**** Supplied material
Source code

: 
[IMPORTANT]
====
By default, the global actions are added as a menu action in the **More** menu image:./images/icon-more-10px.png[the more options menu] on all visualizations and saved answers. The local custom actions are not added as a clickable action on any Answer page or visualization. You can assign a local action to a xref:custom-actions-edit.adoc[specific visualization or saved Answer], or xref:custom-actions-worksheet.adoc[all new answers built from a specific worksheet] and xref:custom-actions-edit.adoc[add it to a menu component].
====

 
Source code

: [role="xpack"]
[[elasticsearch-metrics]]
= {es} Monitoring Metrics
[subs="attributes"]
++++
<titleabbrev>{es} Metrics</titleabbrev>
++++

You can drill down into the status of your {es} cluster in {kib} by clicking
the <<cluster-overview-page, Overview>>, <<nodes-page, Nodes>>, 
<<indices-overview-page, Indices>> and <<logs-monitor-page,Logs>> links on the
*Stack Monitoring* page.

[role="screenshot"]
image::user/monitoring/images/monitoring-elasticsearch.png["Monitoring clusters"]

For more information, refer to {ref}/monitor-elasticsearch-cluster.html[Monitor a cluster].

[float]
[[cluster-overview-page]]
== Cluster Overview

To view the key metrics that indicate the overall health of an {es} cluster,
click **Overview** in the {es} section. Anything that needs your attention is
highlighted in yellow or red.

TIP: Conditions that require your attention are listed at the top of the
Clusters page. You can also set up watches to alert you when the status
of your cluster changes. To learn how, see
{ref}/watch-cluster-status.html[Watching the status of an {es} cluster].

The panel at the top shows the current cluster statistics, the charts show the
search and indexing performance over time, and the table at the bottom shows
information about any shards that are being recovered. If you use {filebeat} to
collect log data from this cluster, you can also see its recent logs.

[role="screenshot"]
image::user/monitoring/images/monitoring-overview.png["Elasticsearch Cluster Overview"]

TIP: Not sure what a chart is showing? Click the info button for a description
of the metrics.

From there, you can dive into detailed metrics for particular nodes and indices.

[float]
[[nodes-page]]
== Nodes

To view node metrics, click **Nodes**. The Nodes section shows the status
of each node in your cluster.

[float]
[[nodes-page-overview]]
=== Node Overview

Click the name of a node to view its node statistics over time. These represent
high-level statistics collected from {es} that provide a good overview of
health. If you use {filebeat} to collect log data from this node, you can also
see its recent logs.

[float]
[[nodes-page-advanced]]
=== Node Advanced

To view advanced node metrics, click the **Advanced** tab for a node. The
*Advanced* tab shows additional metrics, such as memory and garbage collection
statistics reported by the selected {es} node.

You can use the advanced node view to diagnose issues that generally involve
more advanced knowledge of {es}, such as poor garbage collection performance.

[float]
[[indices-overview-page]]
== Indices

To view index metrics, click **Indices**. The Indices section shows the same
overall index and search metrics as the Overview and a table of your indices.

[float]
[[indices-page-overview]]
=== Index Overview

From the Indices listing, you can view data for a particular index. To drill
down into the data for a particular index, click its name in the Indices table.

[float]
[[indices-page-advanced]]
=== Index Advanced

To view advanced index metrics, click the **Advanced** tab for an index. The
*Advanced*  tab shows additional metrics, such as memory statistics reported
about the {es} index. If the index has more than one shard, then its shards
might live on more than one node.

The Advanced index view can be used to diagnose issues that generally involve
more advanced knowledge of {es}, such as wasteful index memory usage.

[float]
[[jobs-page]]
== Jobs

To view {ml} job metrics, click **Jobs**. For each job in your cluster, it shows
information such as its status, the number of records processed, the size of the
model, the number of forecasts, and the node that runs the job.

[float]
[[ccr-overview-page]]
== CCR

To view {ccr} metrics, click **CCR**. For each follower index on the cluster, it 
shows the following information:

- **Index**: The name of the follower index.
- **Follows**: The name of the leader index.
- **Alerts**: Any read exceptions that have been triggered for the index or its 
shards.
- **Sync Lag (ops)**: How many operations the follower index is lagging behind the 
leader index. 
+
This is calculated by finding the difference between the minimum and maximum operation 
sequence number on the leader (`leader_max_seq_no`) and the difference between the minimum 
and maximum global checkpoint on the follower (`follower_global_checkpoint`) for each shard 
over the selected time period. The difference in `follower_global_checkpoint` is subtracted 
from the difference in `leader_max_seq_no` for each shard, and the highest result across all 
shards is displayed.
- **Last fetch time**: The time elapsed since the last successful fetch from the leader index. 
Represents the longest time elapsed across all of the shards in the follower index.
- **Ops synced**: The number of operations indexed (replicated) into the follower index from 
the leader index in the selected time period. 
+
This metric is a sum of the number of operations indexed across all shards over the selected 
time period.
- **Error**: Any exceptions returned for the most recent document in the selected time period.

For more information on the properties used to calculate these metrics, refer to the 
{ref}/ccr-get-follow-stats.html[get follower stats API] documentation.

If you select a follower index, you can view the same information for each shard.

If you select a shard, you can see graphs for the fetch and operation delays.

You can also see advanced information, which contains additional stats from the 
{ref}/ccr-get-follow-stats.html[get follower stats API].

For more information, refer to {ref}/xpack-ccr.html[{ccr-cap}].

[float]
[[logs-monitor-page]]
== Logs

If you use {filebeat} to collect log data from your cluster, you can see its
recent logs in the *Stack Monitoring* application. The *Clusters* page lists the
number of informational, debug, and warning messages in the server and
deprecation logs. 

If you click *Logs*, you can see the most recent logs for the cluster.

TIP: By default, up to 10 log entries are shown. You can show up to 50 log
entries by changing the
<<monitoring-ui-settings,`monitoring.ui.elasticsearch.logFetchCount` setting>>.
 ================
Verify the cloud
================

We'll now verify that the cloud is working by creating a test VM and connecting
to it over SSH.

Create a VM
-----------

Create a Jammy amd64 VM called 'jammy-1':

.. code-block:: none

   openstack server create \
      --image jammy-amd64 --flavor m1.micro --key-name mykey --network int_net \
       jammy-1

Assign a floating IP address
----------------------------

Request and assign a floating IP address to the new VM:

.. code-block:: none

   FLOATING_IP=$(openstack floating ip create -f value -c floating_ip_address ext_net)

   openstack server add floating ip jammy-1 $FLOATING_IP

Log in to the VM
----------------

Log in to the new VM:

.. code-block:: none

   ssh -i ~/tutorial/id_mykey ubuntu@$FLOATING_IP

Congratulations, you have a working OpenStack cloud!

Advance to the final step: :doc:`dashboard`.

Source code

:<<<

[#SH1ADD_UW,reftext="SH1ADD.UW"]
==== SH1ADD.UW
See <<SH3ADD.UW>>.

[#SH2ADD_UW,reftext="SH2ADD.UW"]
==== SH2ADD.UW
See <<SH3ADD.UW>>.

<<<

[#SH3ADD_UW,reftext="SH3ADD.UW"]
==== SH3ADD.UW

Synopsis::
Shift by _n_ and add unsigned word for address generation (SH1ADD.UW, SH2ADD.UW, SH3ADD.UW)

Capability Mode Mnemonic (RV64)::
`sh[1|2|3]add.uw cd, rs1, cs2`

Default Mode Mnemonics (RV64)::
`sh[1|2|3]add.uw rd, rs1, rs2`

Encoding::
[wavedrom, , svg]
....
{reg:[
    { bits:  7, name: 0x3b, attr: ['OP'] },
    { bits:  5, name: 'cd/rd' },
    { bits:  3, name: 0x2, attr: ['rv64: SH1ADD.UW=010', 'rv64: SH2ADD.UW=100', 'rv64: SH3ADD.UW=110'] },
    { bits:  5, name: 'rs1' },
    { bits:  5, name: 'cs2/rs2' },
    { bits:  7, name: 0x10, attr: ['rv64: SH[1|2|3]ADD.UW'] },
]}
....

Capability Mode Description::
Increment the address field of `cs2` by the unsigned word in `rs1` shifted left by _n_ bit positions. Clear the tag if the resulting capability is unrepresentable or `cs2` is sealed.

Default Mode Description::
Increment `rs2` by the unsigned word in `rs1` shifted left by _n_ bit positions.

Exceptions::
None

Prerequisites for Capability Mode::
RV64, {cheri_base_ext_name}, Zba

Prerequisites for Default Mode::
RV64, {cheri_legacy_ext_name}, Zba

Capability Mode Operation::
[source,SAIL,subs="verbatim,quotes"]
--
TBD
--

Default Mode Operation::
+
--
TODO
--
********
The reply should hold only the lines from the beginning of the listing above through the line with "[[elasticsearch-metrics]]", each one written exactly as it appears.

Source code

: 
[IMPORTANT]
====
By default, the global actions are added as a menu action in the **More** menu image:./images/icon-more-10px.png[the more options menu] on all visualizations and saved answers. The local custom actions are not added as a clickable action on any Answer page or visualization. You can assign a local action to a xref:custom-actions-edit.adoc[specific visualization or saved Answer], or xref:custom-actions-worksheet.adoc[all new answers built from a specific worksheet] and xref:custom-actions-edit.adoc[add it to a menu component].
====

 
Source code

: [role="xpack"]
[[elasticsearch-metrics]]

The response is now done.